Kutipan Sumber:
■ ■ ■ ■ ■ ■ ■

Dengan memperhatikan berbagai aspek tersebut di atas, maka dapat
disimpulkan bahwa prospek hukum Islam dalam pembangunan hukum nasional sangat
cerah dan baik. Namun demikian, bukan berarti tanpa ada kelemahan dan kendala
sama sekali yang memungkinkannya dapat berjalan mulus.
Diantara kelemahan dan kendala itu[50]
adalah:
- Kemajuan bangsa, yang selain melahirkan pluralisme etnis, juga budaya, agama dan kepercayaan. Di samping itu, dalam masyarakat Islam sendiri, masing-masing daerah terkadang mempunyai kondisi yang saling berbeda yang menyebabkan upaya pengintegrasiannya ke dalam hukum nasional harus dipilih, mana yang sudah bisa diunifikasikan dan yang belum bisa.
- Bagi masyarakat non Islam, sangat dimengerti jika kemudian tidak senang terhadap pemberlakuan (setidaknya penjiwaan) hukum Islam pada hukum nasional, sementara pemerintah sendiri nampaknya belum mempunyai kemauan politik yang kuat untuk memberlakukannya (terutama dalam bidang pidana), barangkali akibat trauma masa lalu oleh adanya kelompok ekstrim Islam dengan cara kekerasan (seperti DI/TII) dan terakhir oleh kelompok Imam Samudra dan Amrozi sehingga mengakibatkan kekacauan berkepanjangan.
- Lemahnya kesadaran masyarakat Islam sendiri (kecuali di NAD berdasarkan otonomi khsusus yang masih dalam taraf uji-coba dan nampak masih setengah hati) terhadap pentingnya memberlakukan hukum Islam (kecuali dalam nikah, cerai dan rujuk), dan diperparah dengan masih dianutnya kebijaksanaan tentang hukum colonial yang dilanjutkan di dalam Peraturan Perundang-undangan Baru (UUPA), yang memperbolehkan umat Islam untuk memilih antara Peradilan Agama dengan Pengadilan Umum.
- Lemahnya pemahaman dan penguasaan hukum Islam, bahkan di kalangan cendikiawan muslim sendiri disebabkan oleh banyak faktor, seperti melemahnya penguasaan bahasa Arab dan metode istinbat, sementara hukum Islam yang banyak beredar berbentuk fiqhi klasik harus berhadapan dengan berbagai kasus baru yang sangat memerlukan ijtihad baru, selain karena sudah tidak terkait lagi dengan fatwa ulama' mujtahidin terdahulu, juga kasusnya memang berbeda sekali (seperti rekayasa Iptek dalam reproduksi manusia).

■ ■ ■ ■ ■ ■ ■

Cuplikan Data:
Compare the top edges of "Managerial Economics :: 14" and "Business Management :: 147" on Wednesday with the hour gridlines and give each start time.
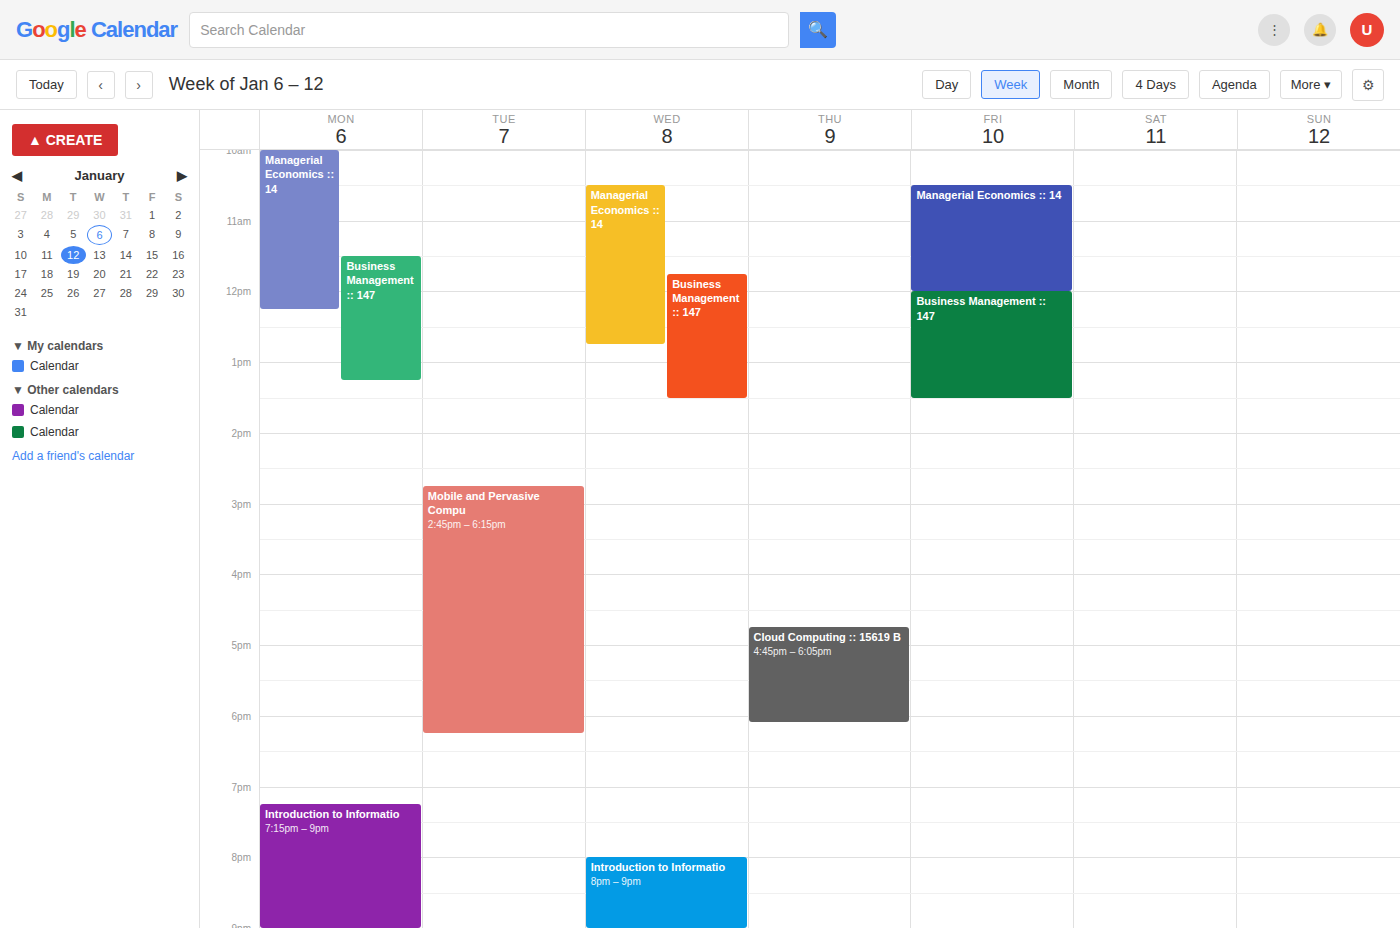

■ ■ ■ ■ ■ ■ ■

Tugas Tertulis 1: Menurut teks tentang hukum Islam, bagaimana prospek hukum Islam dalam pembangunan hukum nasional?
Tugas Tertulis 2: Teruskan teks tentang hukum Islam, mulai setelah kalimat terakhir yang ada.
Daftar ini sama sekali tidak berkaitan dengan teks tentang hukum Islam.

Hasil 1: Prospeknya sangat cerah dan baik.

Hasil 2:
Untuk menanggulangi berbagai hambatan dan kendala di atas, maka
beberapa solusi[51]
kemungkinan dapat dipertimbangkan, antara lain:
1)
Mengadakan
pembaharuan yang radikal terhadap pendidikan hukum, baik dalam hukum Islam
maupun hukum umum yang mencakup pola dan kurikulum, sehingga dapat mencetak
para sarjana hukum yang handal, produktif, responsif dan antisipatif terhadap
perkembangan sosial masyarakat.
2)
Mewujudkan
integritas kelembagaan antara fakultas Syari'ah sebagai Pembina hukum Islam
dengan fakultas hukum umum sebagai Pembina ilmu hukum.
3)
Menggalakkan
dialog, seminar dan sejenisnya antara pakar hukum Islam dengan sesamanya, dan
dengan pakar hukum umum untuk menemukan kesamaan visi dan persepsi dalam rangka
membangun hukum nasional.
E.
PENUTUP
Berdasarkan berbagai uraian di atas, maka dapat disimpulkan bahwa
prospek penerapan hukum Islam di Indonesia cukup cerah.
Kesimpulan tersebut didasarkan pada berbagai kenyataan positif,
antara lain:
1.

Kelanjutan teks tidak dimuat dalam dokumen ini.